[Libreoffice-ux-advise] [Bug 156507] Ability to remove non-printing/"atypical" characters in a stretch of text

bugzilla-daemon at bugs.documentfoundation.org bugzilla-daemon at bugs.documentfoundation.org
Fri Aug 25 02:32:35 UTC 2023


https://bugs.documentfoundation.org/show_bug.cgi?id=156507

V Stuart Foote <vsfoote at libreoffice.org> changed:

           What    |Removed                     |Added
----------------------------------------------------------------------------
           See Also|                            |https://bugs.documentfounda
                   |                            |tion.org/show_bug.cgi?id=32
                   |                            |249

--- Comment #12 from V Stuart Foote <vsfoote at libreoffice.org> ---
(In reply to Eyal Rozenberg from comment #11)
> (In reply to ⁨خالد حسني⁩ from comment #10)
> 
> They understand enough to know they're getting some junk in addition to the
> text they want; keyboard traversal is weird, and the "junk" may be affecting
> rendering behavior.
> 
> Just because it's easier if users simply not do this, does not mean that
> they don't (or that they shouldn't).
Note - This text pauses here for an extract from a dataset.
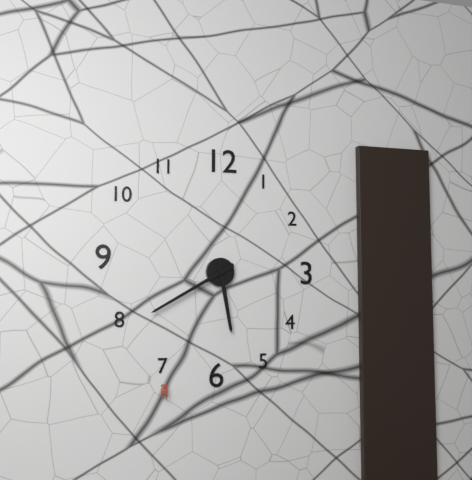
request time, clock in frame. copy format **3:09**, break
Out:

You could argue that there is no
> reasonable way this could work; perhaps, but - I very much doubt it. While
> we have not demonstrated that there can be no reasonable choice of
> characters to filter (say, a language-specific or locale-specific choice) -
> we should entertain the possibility that it does exist. And assuming it
> exists - I believe should offer it, to make this kind of work easier for
> users.

With <Ctl>+F10 exposing NPC, an <Alt>+X toggle will show Unicode for the
specific NPC at the text cursor--and then toggle it back.  Then knowing the
Unicode, it is trivial to find/delete (or edit) via Find-Replace dialog.  It is
not dynamic (requiring linear progression of codepoints being removed from the
text) but it is already functional.

Otherwise I don't see a need for providing a new dialog as a core capability as
it is very much a corner case, and dev effort is not justified. 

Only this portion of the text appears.